Negli Anni 70 non c’era bar in Italia che non risuonasse dei colpi della pallina lanciata contro i bersagli luminosi di un flipper. Poi con gli Anni 80 cominciarono ad arrivare i videogiochi e fu l’inizio della fine: oggi delle 400mila macchine in circolazione a quei tempi ne sono rimaste poche centinaia.

Sono sparse come esemplari in via d’estinzione in locali sempre più rari. E così a Bologna, la città dove si sono concentrate le aziende del settore, hanno pensato di dedicargli un museo che ne ripercorre la storia: dai giochi francesi di fine ‘800, come le bagatelle, ai pinball americani ancora sprovvisti di palette, fino ai flipper veri e propri, la cui data di nascita ufficiale è il 1947, con il Gottlieb fabbricato negli Usa.

Si chiama «Tilt», come quando la macchina andava in stallo, e documenta 30 anni di storia pop recente, raccontata attraverso le soluzioni grafiche che addobbavano cassoni e tabelloni. «Da noi la diffusione è iniziata negli Anni 50, parallelamente ai juke-box - spiega Federico Croci, presidente dell’associazione “Tilt” e artefice del museo -. Era il periodo in cui il bar si trasformava in un luogo di ritrovo dei giovani. Negli Anni 60 e nel decennio successivo quasi tutti i bar ne avevano uno e, del resto, erano gli unici giochi permessi, anche se non mancarono gli ostacoli: nel ’65 uscì una legge che vietava il flipper, equiparandolo al gioco d’azzardo, ostacolo che venne aggirato cambiandone la denominazione in “nuovo bigliardino elettrico”».
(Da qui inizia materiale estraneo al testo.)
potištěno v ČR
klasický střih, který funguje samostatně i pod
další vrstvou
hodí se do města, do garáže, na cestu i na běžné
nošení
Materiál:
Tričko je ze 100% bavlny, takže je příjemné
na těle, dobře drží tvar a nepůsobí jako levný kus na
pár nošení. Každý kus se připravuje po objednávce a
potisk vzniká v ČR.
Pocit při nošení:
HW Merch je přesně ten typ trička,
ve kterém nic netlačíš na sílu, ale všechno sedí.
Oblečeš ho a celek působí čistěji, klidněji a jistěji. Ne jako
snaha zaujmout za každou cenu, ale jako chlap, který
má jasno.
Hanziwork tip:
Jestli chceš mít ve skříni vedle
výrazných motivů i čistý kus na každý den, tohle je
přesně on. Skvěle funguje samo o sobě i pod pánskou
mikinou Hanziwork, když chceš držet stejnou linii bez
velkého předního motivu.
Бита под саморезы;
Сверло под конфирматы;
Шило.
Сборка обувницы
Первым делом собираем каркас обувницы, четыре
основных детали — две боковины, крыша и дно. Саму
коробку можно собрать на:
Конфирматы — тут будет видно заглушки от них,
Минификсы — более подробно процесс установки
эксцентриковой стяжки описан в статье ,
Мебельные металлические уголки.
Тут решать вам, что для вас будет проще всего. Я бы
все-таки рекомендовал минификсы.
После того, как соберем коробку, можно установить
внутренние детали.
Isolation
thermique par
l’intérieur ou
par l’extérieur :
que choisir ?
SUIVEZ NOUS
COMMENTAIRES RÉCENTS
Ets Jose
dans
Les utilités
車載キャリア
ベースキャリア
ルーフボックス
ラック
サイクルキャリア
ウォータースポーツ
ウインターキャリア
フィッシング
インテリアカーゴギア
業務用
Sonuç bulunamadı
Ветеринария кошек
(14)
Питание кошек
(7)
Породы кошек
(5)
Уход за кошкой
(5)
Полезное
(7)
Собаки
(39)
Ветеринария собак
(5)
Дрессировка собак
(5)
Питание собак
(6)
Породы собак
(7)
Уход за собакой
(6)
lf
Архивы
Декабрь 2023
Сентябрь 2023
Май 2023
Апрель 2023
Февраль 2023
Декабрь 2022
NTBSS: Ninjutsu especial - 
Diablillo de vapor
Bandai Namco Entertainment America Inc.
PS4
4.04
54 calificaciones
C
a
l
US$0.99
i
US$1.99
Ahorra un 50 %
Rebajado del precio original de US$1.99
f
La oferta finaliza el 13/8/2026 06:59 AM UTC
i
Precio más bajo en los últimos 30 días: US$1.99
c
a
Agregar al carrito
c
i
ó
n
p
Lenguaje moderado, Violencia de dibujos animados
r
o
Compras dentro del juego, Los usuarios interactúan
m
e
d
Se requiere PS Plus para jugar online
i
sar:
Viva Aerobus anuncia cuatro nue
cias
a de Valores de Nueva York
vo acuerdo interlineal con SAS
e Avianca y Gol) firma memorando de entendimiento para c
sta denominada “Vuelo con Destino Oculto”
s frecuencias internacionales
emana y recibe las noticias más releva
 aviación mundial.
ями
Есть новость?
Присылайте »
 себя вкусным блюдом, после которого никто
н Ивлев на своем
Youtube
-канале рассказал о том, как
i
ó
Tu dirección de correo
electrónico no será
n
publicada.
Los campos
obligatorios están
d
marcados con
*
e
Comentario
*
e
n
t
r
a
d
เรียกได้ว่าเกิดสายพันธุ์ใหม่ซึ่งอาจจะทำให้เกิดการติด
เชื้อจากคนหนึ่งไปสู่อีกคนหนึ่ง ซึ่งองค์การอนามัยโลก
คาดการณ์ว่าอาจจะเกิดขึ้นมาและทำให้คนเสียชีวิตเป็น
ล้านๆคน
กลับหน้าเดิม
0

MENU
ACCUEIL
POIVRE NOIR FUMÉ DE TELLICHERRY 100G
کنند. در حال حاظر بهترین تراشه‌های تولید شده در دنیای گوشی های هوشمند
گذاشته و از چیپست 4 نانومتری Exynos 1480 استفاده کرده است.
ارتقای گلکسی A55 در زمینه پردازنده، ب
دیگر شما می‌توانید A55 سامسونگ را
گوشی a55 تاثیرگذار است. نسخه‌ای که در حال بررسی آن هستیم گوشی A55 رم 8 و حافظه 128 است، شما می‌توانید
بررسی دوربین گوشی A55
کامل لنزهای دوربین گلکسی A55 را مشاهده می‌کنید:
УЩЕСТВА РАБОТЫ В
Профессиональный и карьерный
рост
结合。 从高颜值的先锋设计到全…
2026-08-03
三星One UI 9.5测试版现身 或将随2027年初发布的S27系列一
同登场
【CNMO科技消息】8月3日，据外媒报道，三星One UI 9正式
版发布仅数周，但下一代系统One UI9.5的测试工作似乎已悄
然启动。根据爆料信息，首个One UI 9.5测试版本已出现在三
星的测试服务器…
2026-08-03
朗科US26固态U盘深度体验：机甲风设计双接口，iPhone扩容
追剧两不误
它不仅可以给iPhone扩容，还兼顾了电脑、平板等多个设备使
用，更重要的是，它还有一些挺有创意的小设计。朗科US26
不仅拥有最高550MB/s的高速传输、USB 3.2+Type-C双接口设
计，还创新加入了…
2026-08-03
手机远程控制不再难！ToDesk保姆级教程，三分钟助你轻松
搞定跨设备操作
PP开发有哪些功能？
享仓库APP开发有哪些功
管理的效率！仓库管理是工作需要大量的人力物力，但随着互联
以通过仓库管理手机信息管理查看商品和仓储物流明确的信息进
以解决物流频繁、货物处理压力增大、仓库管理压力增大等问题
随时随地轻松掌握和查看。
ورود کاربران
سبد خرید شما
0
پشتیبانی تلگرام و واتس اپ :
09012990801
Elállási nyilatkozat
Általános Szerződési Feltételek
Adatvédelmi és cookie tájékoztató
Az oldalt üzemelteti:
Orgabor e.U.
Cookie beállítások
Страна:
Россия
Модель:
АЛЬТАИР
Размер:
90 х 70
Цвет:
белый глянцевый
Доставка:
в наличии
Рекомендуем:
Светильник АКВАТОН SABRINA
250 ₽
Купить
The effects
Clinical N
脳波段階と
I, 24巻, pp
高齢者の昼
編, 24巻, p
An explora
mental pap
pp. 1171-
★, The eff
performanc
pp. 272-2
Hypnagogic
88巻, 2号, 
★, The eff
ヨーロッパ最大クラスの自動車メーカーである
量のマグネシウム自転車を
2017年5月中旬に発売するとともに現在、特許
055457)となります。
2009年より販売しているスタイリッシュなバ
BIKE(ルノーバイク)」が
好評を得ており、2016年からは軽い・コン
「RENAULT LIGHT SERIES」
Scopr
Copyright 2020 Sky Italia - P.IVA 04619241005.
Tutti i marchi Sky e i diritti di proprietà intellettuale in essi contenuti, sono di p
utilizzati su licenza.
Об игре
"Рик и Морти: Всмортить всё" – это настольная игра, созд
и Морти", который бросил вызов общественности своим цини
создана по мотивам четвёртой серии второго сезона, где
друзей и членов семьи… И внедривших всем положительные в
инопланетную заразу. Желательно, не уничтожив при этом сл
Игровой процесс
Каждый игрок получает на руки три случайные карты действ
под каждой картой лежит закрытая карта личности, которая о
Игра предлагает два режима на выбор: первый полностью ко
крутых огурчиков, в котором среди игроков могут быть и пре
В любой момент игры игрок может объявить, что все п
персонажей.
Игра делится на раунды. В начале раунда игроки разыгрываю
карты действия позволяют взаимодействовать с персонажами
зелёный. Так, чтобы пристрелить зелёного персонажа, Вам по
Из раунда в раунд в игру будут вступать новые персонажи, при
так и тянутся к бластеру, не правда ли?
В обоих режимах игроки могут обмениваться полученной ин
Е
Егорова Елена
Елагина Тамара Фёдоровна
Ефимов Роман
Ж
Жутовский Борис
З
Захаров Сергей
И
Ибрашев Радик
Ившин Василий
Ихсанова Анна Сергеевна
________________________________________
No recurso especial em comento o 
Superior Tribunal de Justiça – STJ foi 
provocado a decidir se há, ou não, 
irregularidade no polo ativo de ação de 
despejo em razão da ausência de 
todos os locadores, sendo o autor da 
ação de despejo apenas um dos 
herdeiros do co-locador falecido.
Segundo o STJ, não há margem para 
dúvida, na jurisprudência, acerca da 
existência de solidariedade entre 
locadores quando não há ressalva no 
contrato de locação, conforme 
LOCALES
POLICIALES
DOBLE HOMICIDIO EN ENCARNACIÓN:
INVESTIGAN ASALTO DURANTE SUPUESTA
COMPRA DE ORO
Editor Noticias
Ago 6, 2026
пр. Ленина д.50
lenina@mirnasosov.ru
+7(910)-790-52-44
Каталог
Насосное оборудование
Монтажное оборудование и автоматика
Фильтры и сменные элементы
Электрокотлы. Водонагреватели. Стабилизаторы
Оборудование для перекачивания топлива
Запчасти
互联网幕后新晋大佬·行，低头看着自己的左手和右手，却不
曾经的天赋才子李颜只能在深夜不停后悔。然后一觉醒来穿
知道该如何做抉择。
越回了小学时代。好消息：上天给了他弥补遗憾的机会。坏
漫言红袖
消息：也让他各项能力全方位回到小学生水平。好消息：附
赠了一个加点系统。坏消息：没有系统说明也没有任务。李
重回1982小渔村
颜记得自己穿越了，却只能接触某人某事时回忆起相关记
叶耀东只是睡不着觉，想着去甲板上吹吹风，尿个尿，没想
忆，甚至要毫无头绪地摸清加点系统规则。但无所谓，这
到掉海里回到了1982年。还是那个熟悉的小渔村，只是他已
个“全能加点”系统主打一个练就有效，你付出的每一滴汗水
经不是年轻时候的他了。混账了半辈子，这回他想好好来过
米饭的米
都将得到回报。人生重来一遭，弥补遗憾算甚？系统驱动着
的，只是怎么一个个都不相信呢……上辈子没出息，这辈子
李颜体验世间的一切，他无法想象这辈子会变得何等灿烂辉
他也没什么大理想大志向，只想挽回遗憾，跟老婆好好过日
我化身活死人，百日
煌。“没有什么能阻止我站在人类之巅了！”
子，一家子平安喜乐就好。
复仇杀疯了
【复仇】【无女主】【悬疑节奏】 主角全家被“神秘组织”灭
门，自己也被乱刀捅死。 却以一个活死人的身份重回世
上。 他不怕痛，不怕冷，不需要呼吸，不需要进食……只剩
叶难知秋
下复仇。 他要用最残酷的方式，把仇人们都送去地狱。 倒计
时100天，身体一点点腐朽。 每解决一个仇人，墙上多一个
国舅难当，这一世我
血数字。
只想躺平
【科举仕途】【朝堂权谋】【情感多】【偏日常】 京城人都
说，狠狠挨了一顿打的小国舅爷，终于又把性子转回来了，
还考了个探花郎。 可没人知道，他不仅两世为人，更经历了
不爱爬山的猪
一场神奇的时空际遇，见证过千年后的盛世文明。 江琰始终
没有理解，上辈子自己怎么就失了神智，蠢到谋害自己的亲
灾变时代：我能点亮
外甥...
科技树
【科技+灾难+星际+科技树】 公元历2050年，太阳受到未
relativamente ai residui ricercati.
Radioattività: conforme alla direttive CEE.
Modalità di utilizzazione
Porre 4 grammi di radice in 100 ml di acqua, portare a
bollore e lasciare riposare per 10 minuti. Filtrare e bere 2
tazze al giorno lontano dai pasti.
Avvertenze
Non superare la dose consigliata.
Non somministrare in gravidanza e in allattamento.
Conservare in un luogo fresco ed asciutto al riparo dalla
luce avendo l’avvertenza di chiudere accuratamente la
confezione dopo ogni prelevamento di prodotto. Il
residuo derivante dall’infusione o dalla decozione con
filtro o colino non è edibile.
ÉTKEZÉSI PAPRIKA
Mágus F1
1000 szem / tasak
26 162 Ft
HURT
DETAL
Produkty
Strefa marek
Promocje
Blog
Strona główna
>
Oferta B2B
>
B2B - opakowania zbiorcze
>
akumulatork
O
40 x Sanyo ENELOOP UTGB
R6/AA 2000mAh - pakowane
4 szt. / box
Disegni e serigrafie riproponevano mode, sport e film: così negli Anni 50 fiorivano immagini di baseball e bowling, presto soppiantate dal calcio e dal tennis. Dopo che Marilyn Monroe interpretò «Bus Stop», la sua silhouette finì su flipper e juke-box ma poi, con le missioni nello spazio negli Anni 60, furono missili e astronavi ad affermarsi nella grafica, fino al trionfo del film «Tommy» di Ken Russell, nel 1975, che metteva in scena l’epopea della star del flipper concepita nell’omonimo concept album di «The Who». Roger Daltrey ed Elton John che si sfidavano a pinball divennero testimonial perfetti del bigliardino elettrico.

Verso la fine degli Anni 70 ecco i primi esemplari elettronici, con i conta-punti rimpiazzati da display. Sono le avvisaglie di un declino che andrà di pari passo con l’evoluzione della tecnologia: «All’inizio degli Anni 80 escono i videogiochi a moneta e cominciano a insidiare i flipper, anche se nei primi tempi c’era ancora spazio per tutti – aggiunge Croci - Anche il juke-box, pur essendosi evoluto coi laser-disc e i video dischi, faticava a reggere la concorrenza dei video musicali. Il problema per i flipper però c’è stato con l’arrivo della Playstation, nel ’94, quando sono diventati disponibili dispositivi di gioco che potevano essere usati a casa».

Il colpo finale l’ha assestato l’adsl, all’inizio degli anni 2000. Oggi a Bologna sopravvivono solo due bar dov’è possibile giocare a flipper e l’associazione «Tilt» ha creato un sito dove segnalare i bigliardini elettrici sopravvissuti come panda alla deforestazione: maps.tilt.it.